── STORED DATA
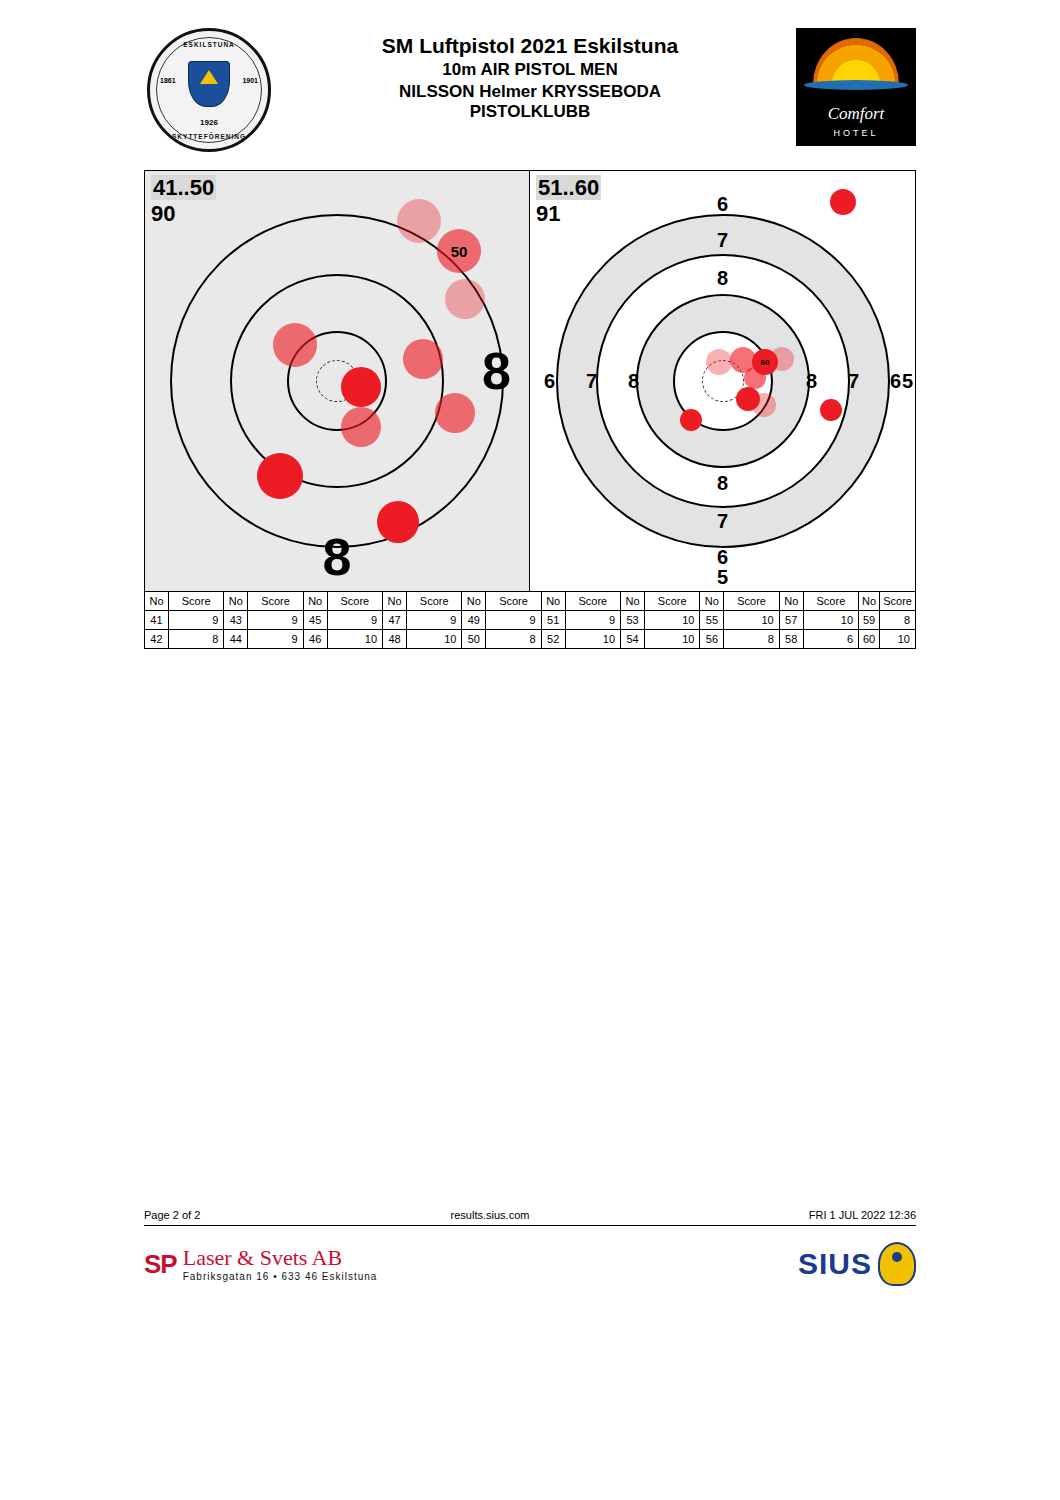ESKILSTUNA
18611901
1926
SKYTTEFÖRENING
SM Luftpistol 2021 Eskilstuna
10m AIR PISTOL MEN
NILSSON Helmer KRYSSEBODA
PISTOLKLUBB
Comfort
HOTEL
41..50
90
8
8
50
51..60
91
6
7
8
6
7
8
6
7
8
8
7
6
5
5
60
| No | Score | No | Score | No | Score | No | Score | No | Score | No | Score | No | Score | No | Score | No | Score | No | Score |
| --- | --- | --- | --- | --- | --- | --- | --- | --- | --- | --- | --- | --- | --- | --- | --- | --- | --- | --- | --- |
| 41 | 9 | 43 | 9 | 45 | 9 | 47 | 9 | 49 | 9 | 51 | 9 | 53 | 10 | 55 | 10 | 57 | 10 | 59 | 8 |
| 42 | 8 | 44 | 9 | 46 | 10 | 48 | 10 | 50 | 8 | 52 | 10 | 54 | 10 | 56 | 8 | 58 | 6 | 60 | 10 |
Page 2 of 2
results.sius.com
FRI 1 JUL 2022 12:36
SP
Laser & Svets AB
Fabriksgatan 16 • 633 46 Eskilstuna
SIUS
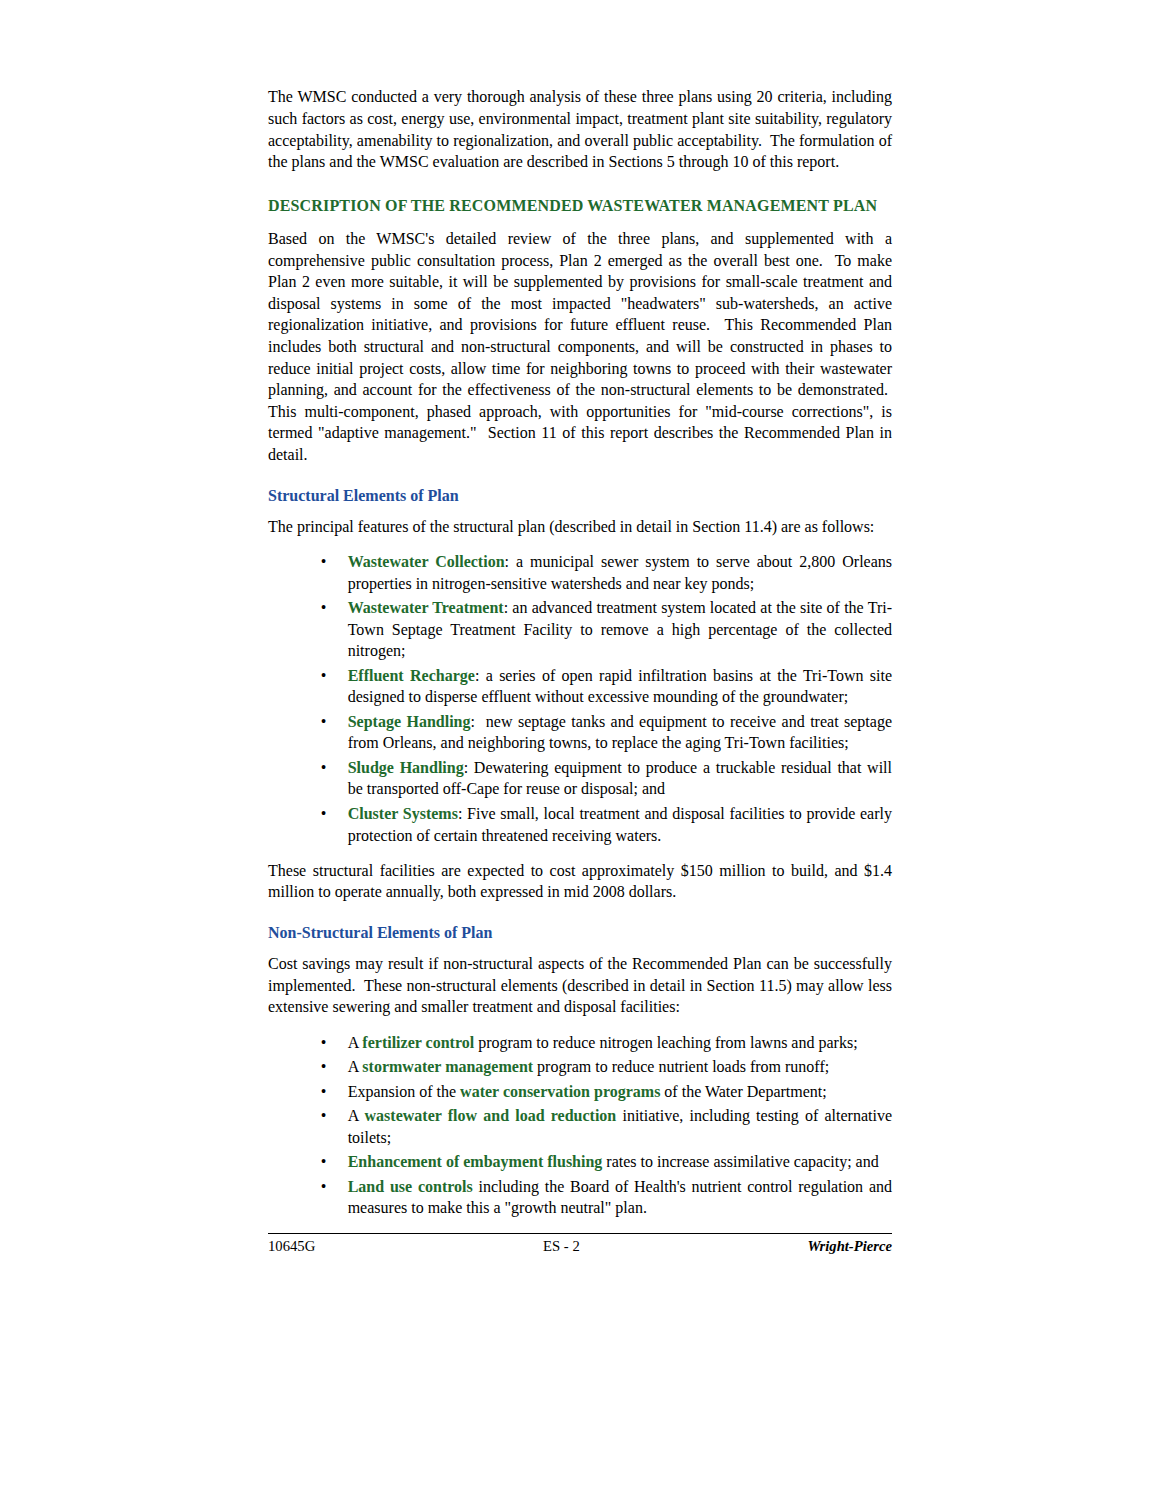The WMSC conducted a very thorough analysis of these three plans using 20 criteria, including such factors as cost, energy use, environmental impact, treatment plant site suitability, regulatory acceptability, amenability to regionalization, and overall public acceptability. The formulation of the plans and the WMSC evaluation are described in Sections 5 through 10 of this report.
Description of the Recommended Wastewater Management Plan
Based on the WMSC's detailed review of the three plans, and supplemented with a comprehensive public consultation process, Plan 2 emerged as the overall best one. To make Plan 2 even more suitable, it will be supplemented by provisions for small-scale treatment and disposal systems in some of the most impacted "headwaters" sub-watersheds, an active regionalization initiative, and provisions for future effluent reuse. This Recommended Plan includes both structural and non-structural components, and will be constructed in phases to reduce initial project costs, allow time for neighboring towns to proceed with their wastewater planning, and account for the effectiveness of the non-structural elements to be demonstrated. This multi-component, phased approach, with opportunities for "mid-course corrections", is termed "adaptive management." Section 11 of this report describes the Recommended Plan in detail.
Structural Elements of Plan
The principal features of the structural plan (described in detail in Section 11.4) are as follows:
Wastewater Collection: a municipal sewer system to serve about 2,800 Orleans properties in nitrogen-sensitive watersheds and near key ponds;
Wastewater Treatment: an advanced treatment system located at the site of the Tri-Town Septage Treatment Facility to remove a high percentage of the collected nitrogen;
Effluent Recharge: a series of open rapid infiltration basins at the Tri-Town site designed to disperse effluent without excessive mounding of the groundwater;
Septage Handling: new septage tanks and equipment to receive and treat septage from Orleans, and neighboring towns, to replace the aging Tri-Town facilities;
Sludge Handling: Dewatering equipment to produce a truckable residual that will be transported off-Cape for reuse or disposal; and
Cluster Systems: Five small, local treatment and disposal facilities to provide early protection of certain threatened receiving waters.
These structural facilities are expected to cost approximately $150 million to build, and $1.4 million to operate annually, both expressed in mid 2008 dollars.
Non-Structural Elements of Plan
Cost savings may result if non-structural aspects of the Recommended Plan can be successfully implemented. These non-structural elements (described in detail in Section 11.5) may allow less extensive sewering and smaller treatment and disposal facilities:
A fertilizer control program to reduce nitrogen leaching from lawns and parks;
A stormwater management program to reduce nutrient loads from runoff;
Expansion of the water conservation programs of the Water Department;
A wastewater flow and load reduction initiative, including testing of alternative toilets;
Enhancement of embayment flushing rates to increase assimilative capacity; and
Land use controls including the Board of Health's nutrient control regulation and measures to make this a "growth neutral" plan.
10645G
ES - 2
Wright-Pierce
────
Omit every picture while transcribing the records above exactly.

ESKILSTUNA
18611901
1926
SKYTTEFÖRENING
SM Luftpistol 2021 Eskilstuna
10m AIR PISTOL MEN
NILSSON Helmer KRYSSEBODA
PISTOLKLUBB
Comfort
HOTEL
41..50
90
8
8
50
51..60
91
6
7
8
6
7
8
6
7
8
8
7
6
5
5
60
| No | Score | No | Score | No | Score | No | Score | No | Score | No | Score | No | Score | No | Score | No | Score | No | Score |
| --- | --- | --- | --- | --- | --- | --- | --- | --- | --- | --- | --- | --- | --- | --- | --- | --- | --- | --- | --- |
| 41 | 9 | 43 | 9 | 45 | 9 | 47 | 9 | 49 | 9 | 51 | 9 | 53 | 10 | 55 | 10 | 57 | 10 | 59 | 8 |
| 42 | 8 | 44 | 9 | 46 | 10 | 48 | 10 | 50 | 8 | 52 | 10 | 54 | 10 | 56 | 8 | 58 | 6 | 60 | 10 |
Page 2 of 2
results.sius.com
FRI 1 JUL 2022 12:36
SP
Laser & Svets AB
Fabriksgatan 16 • 633 46 Eskilstuna
SIUS
The WMSC conducted a very thorough analysis of these three plans using 20 criteria, including such factors as cost, energy use, environmental impact, treatment plant site suitability, regulatory acceptability, amenability to regionalization, and overall public acceptability. The formulation of the plans and the WMSC evaluation are described in Sections 5 through 10 of this report.
Description of the Recommended Wastewater Management Plan
Based on the WMSC's detailed review of the three plans, and supplemented with a comprehensive public consultation process, Plan 2 emerged as the overall best one. To make Plan 2 even more suitable, it will be supplemented by provisions for small-scale treatment and disposal systems in some of the most impacted "headwaters" sub-watersheds, an active regionalization initiative, and provisions for future effluent reuse. This Recommended Plan includes both structural and non-structural components, and will be constructed in phases to reduce initial project costs, allow time for neighboring towns to proceed with their wastewater planning, and account for the effectiveness of the non-structural elements to be demonstrated. This multi-component, phased approach, with opportunities for "mid-course corrections", is termed "adaptive management." Section 11 of this report describes the Recommended Plan in detail.
Structural Elements of Plan
The principal features of the structural plan (described in detail in Section 11.4) are as follows:
Wastewater Collection: a municipal sewer system to serve about 2,800 Orleans properties in nitrogen-sensitive watersheds and near key ponds;
Wastewater Treatment: an advanced treatment system located at the site of the Tri-Town Septage Treatment Facility to remove a high percentage of the collected nitrogen;
Effluent Recharge: a series of open rapid infiltration basins at the Tri-Town site designed to disperse effluent without excessive mounding of the groundwater;
Septage Handling: new septage tanks and equipment to receive and treat septage from Orleans, and neighboring towns, to replace the aging Tri-Town facilities;
Sludge Handling: Dewatering equipment to produce a truckable residual that will be transported off-Cape for reuse or disposal; and
Cluster Systems: Five small, local treatment and disposal facilities to provide early protection of certain threatened receiving waters.
These structural facilities are expected to cost approximately $150 million to build, and $1.4 million to operate annually, both expressed in mid 2008 dollars.
Non-Structural Elements of Plan
Cost savings may result if non-structural aspects of the Recommended Plan can be successfully implemented. These non-structural elements (described in detail in Section 11.5) may allow less extensive sewering and smaller treatment and disposal facilities:
A fertilizer control program to reduce nitrogen leaching from lawns and parks;
A stormwater management program to reduce nutrient loads from runoff;
Expansion of the water conservation programs of the Water Department;
A wastewater flow and load reduction initiative, including testing of alternative toilets;
Enhancement of embayment flushing rates to increase assimilative capacity; and
Land use controls including the Board of Health's nutrient control regulation and measures to make this a "growth neutral" plan.
10645G
ES - 2
Wright-Pierce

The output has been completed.